§ **AIM OF THE TASK**
Keep every word of the entries and print them exactly; the pictures stay out.

§ **DATA SUPPLIED**
================

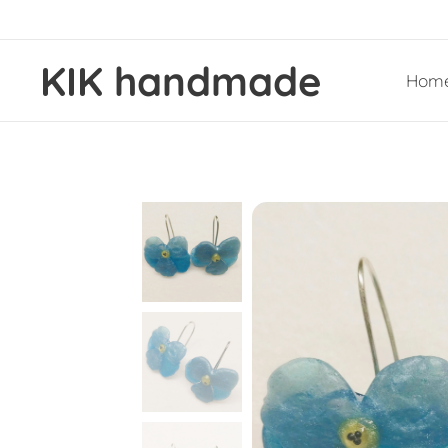
KIK handmade
Hom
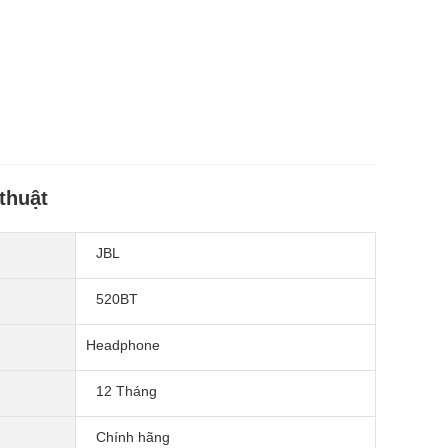
thuật
JBL
520BT
Headphone
12 Tháng
Chính hãng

================

§ **ANSWER SECTION**
KIK handmade
Hom
thuật
JBL
520BT
Headphone
12 Tháng
Chính hãng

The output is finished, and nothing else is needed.